Around the time of Half Dome, he soloed “Cosmic Debris” and “The Phoenix” at 5.13b and 5.13a, respectively. In other words, he could solo big walls, and he could solo 5.13. So why didn’t he solo the 5.13 big wall? I think that scare on Half-Dome made him wiser. He waited six years. He had the “high” and the “hard” in ample supplies to solo el camp, but he spent six years developing the precision necessary to handle the insecurity. I think that shows wisdom and restraint.
What does it take?
The “Boulder Problem” pitch on Freerider is a V7/5.13a sequence that many ascensionists choose to avoid the insecure 5.12d “Teflon Corner.” In essence, they make a choice to accept greater difficulties because they are easier to control. It might be more physically demanding, but the odds of success are greater. This is what soloists pursue. But finding a secure path through the crux, and mastering it wasn’t enough. He needed the ability to control insecure sections of 5.11 elsewhere on the route, and that’s a different sort of challenge.
To understand this, I draw parallels from my own experience. At Sandrock, AL, when I soloed “Dreamscape” at 5.11+ folks immediately asked why I hadn’t soloed “Misty,” a “mere” 5.10+ nearby. The reason was that I felt it was too insecure. I didn’t solo “Misty” until after my first solo of the 5.12 grade. Though Misty was “only” 5.10, I had to develop 5.13a climbing ability and 5.12- soloing ability before it felt secure enough to solo.
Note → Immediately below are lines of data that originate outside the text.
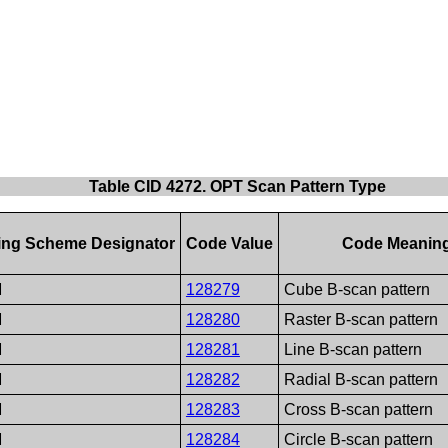
Table CID 4272. OPT Scan Pattern Type
ng Scheme Designator
Code Value
Code Meanin
M
128279
Cube B-scan pattern
M
128280
Raster B-scan pattern
M
128281
Line B-scan pattern
M
128282
Radial B-scan pattern
M
128283
Cross B-scan pattern
M
128284
Circle B-scan pattern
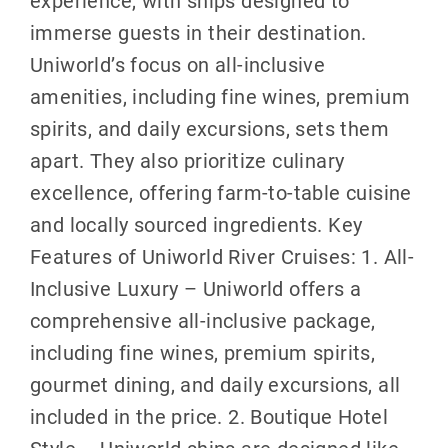
experience, with ships designed to
immerse guests in their destination.
Uniworld’s focus on all-inclusive
amenities, including fine wines, premium
spirits, and daily excursions, sets them
apart. They also prioritize culinary
excellence, offering farm-to-table cuisine
and locally sourced ingredients. Key
Features of Uniworld River Cruises: 1. All-
Inclusive Luxury – Uniworld offers a
comprehensive all-inclusive package,
including fine wines, premium spirits,
gourmet dining, and daily excursions, all
included in the price. 2. Boutique Hotel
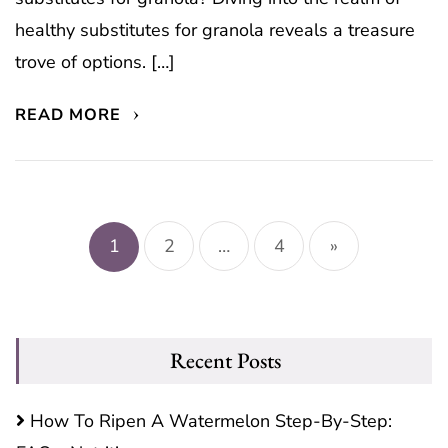
healthy substitutes for granola reveals a treasure
trove of options. […]
READ MORE
Posts
pagination
1
2
…
4
»
Recent Posts
How To Ripen A Watermelon Step-By-Step:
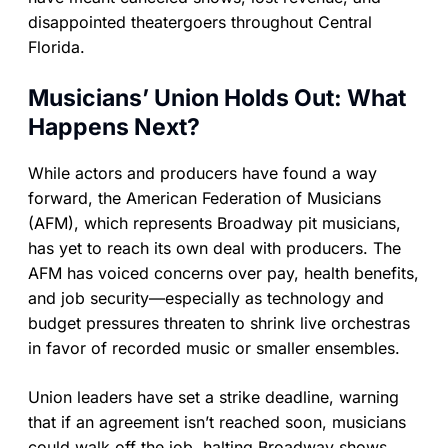
disappointed theatergoers throughout Central
Florida.
Musicians’ Union Holds Out: What
Happens Next?
While actors and producers have found a way
forward, the American Federation of Musicians
(AFM), which represents Broadway pit musicians,
has yet to reach its own deal with producers. The
AFM has voiced concerns over pay, health benefits,
and job security—especially as technology and
budget pressures threaten to shrink live orchestras
in favor of recorded music or smaller ensembles.
Union leaders have set a strike deadline, warning
that if an agreement isn’t reached soon, musicians
could walk off the job, halting Broadway shows.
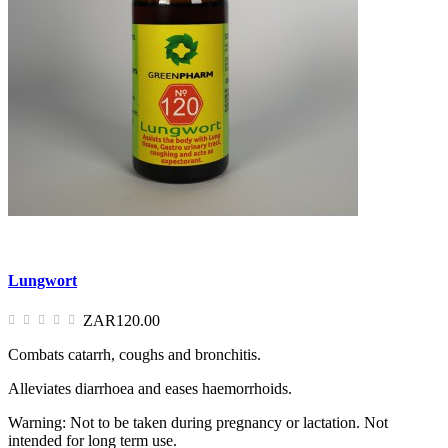
Lungwort
ZAR120.00
Combats catarrh, coughs and bronchitis.
Alleviates diarrhoea and eases haemorrhoids.
Warning: Not to be taken during pregnancy or lactation. Not
intended for long term use.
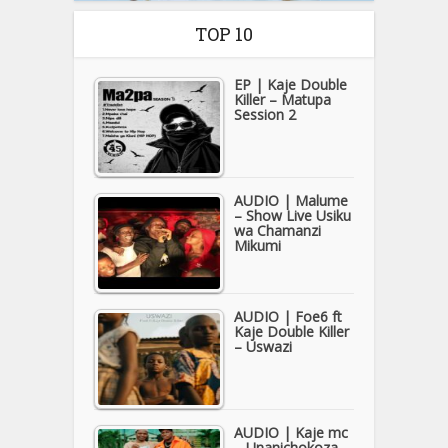
TOP 10
EP | Kaje Double
Killer – Matupa
Session 2
AUDIO | Malume
– Show Live Usiku
wa Chamanzi
Mikumi
AUDIO | Foe6 ft
Kaje Double Killer
– Uswazi
AUDIO | Kaje mc
– Unanichokoza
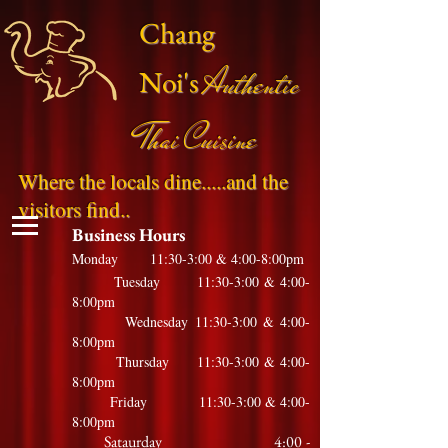
Chang
Authentic
Noi's
Thai Cuisine
Where the locals dine.....and the
visitors find..
Business Hours
Monday 11:30-3:00 & 4:00-8:00pm
Tuesday 11:30-3:00 & 4:00-
8:00pm
Wednesday 11:30-3:00 & 4:00-
8:00pm
Thursday 11:30-3:00 & 4:00-
8:00pm
Friday 11:30-3:00 & 4:00-
8:00pm
Sataurday 4:00 -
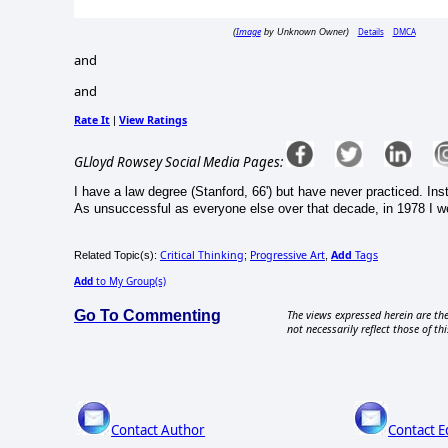
Image
Details
DMCA
(
by Unknown Owner)
and
and
Rate It
View Ratings
|
GLloyd Rowsey Social Media Pages:
I have a law degree (Stanford, 66') but have never practiced. Inst
As unsuccessful as everyone else over that decade, in 1978 I we
Critical Thinking
Progressive Art
Add
Tags
Related Topic(s):
;
,
Add
to My Group(s)
Go To Commenting
The views expressed herein are the
not necessarily reflect those of thi
Contact Author
Contact E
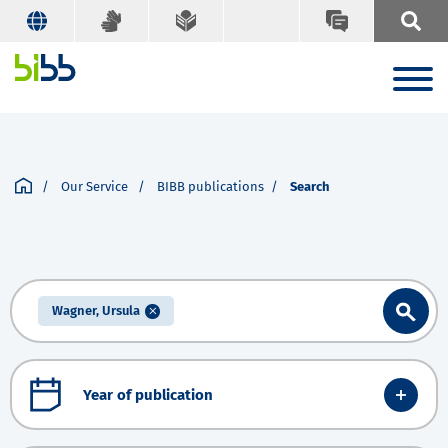
Our Service
BIBB publications
Search
Wagner, Ursula
Year of publication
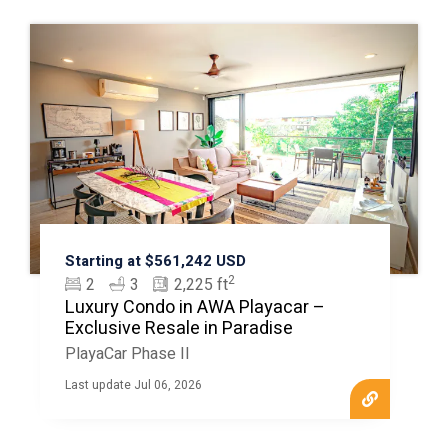
Starting at $561,242 USD
2
2
3
2,225 ft
Luxury Condo in AWA Playacar –
Exclusive Resale in Paradise
PlayaCar Phase II
Last update Jul 06, 2026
Honnold had soloed 5.13 before, that means he probably had the physical and mental abilities needed for the 5.13a crux pitch of Freerider. But that is only one piece of the puzzle. He had 3,000ft of rock to link securely. Mastering the crux means nothing if you risk punting on an insecure moderate pitch down low. For Honnold to solo Freerider, he needed the mastery to control insecure pitches of 5.11 elsewhere on the route. For that, he needed time. Six years of time, apparently.
I feel that he learned a valuable lesson on Half Dome. I believe that acting on the wisdom gained in that moment is the most remarkable part of this ascent. Many see a brush with death and a roll of the dice. Perhaps that was the case at moments in his past, but I don’t know the guy, and I can’t say for sure. Regardless, I see that Honnold has matured now. I feel this ascent is a display of wisdom, restraint, and patience. I feel that Alex Honnold will live a proper length of life.
Some folks cite this as proof that he’s insane, but insanity would have been going for it in a blaze of glory as a follow up to Half Dome. Allowing six years for personal development when he clearly had the basic physical abilities… That is a very good sign.
Six years ago Honnold had the abilities to solo 5.13 and to solo big. wall. But he waited six years to solo the 5.13 big-wall. That’s wisdom.
Some will say “This was crazy” but what they really mean is “I think he is crazy and nothing will change my opinion.” At the end of the day, this was the most well thought out and best-prepared action of Honnold’s life, precisely because it had to be. This doesn’t change Honnold as a person, and it doesn’t change Honnold in your eye. It’s simply the inevitable consequence of Alex being himself.
Post Script: I’ve always said if you solo something and say “I’ll never do that again,” that means you got away with it, and it was a terrible roll of the dice. If you are soloing right, you could do it on command, any day of the week. I just read a post from Jimmy Chin, when Honnold topped out he said “I’m pretty sure I could go back to the bottom and do it again, right now.” Congratulations Alex, you absolutely nailed it!